If justice delayed is justice denied, the FCC has once again denied justice to the millions of Americans and their families who pay far too much for prison payphone calls. The FCC’s elaborate system of price controls was not among the ideas on which the FCC sought comment last December, nor is it supported by the record. Thus, today’s long-overdue order will very likely be struck down in court — and the Commission will have wasted nine years sitting on Martha Wright’s 2003 payphone justice petition, nine months proposing an illegal solution, and who-knows-how-long litigating about it — only to wind up right back where we started, with payphone operators paying up to two-thirds of their revenue in kickbacks to state prisons, in exchange for the monopoly privilege of gouging a truly captive audience.

It didn’t have to be this way. The FCC could have solved this problem back in 2003 by requiring prisons to allow competition and banning kickbacks — precisely what Martha Wright requested. This simple reform would have brought the fruits of competition to prisoners: not only lower prices but also better service and innovative services like texting and video. Or, the FCC could have imposed simple, reasonable rate caps — precisely what the FCC’s Notice proposed in December, and what Wright requested in an alternative petition filed back in 2007.

Even if today’s Order ultimately survives legal challenge, imposing arbitrarily low rates on smaller facilities with high costs will either cut off service completely or undermine vital security measures.
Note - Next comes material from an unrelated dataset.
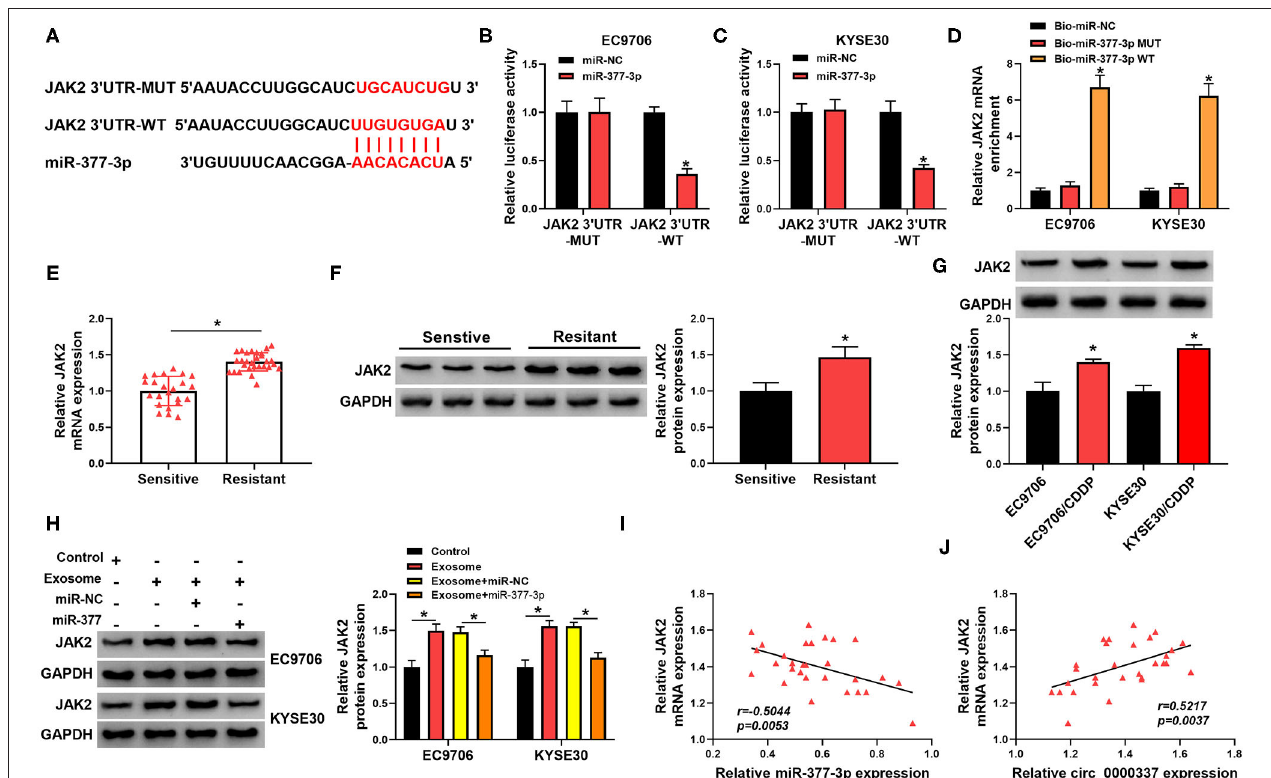
FIGURE 6 | MiR-377-3p interacted with JAK2 in esophageal cancer cells. (A) The putative binding site between miR-377-3p and JAK2 3 ′ UTR was presented by using Starbase. (B,C) The effect of miR-377-3p mimics on luciferase activity of JAK2 3 ′ UTR-WT and JAK2 3 ′ UTR-MUT reporters in EC9706 and KYSE30 cells were detected by a dual-luciferase reporter assay. (D) Relative levels of JAK2 in EC9706 and KYSE30 cell lysates captured by Bio-miR-377-3p WT, Bio-miR-377-3p MUT, or Bio-miR-NC. (E,F) The mRNA level and protein level of JAK2 were examined in the chemosensitive group ( n = 23) and the chemoresistant group ( n = 29). (G) JAK2 protein level was measured in EC9706, EC9706/CDDP, KYSE30, and KYSE30/CDDP cells. (H) JAK2 protein level was assessed in EC9706 and KYSE30 cells treated with control, exosome, exosome + miR-NC, and exosome + miR-377-3p. (I,J) The expression correlation of JAK2 with miR-377-3p and circ_0000337 in esophageal cancer was evaluated by Pearson correlation analysis. * P <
This is just the latest example of the FCC’s M.O. of “Ready, Fire, Aim.” The FCC consistently dawdles, then suddenly works itself up into a rush to regulate in ways that are either illegal or unwise — and usually both. Once again, good intentions, the desire to make headlines, disregard for basic principles of legal process, and a deep-seated ideological preference for returning to rate-of-return price controls, have triumphed over common sense, due process and, sadly, actually helping anyone.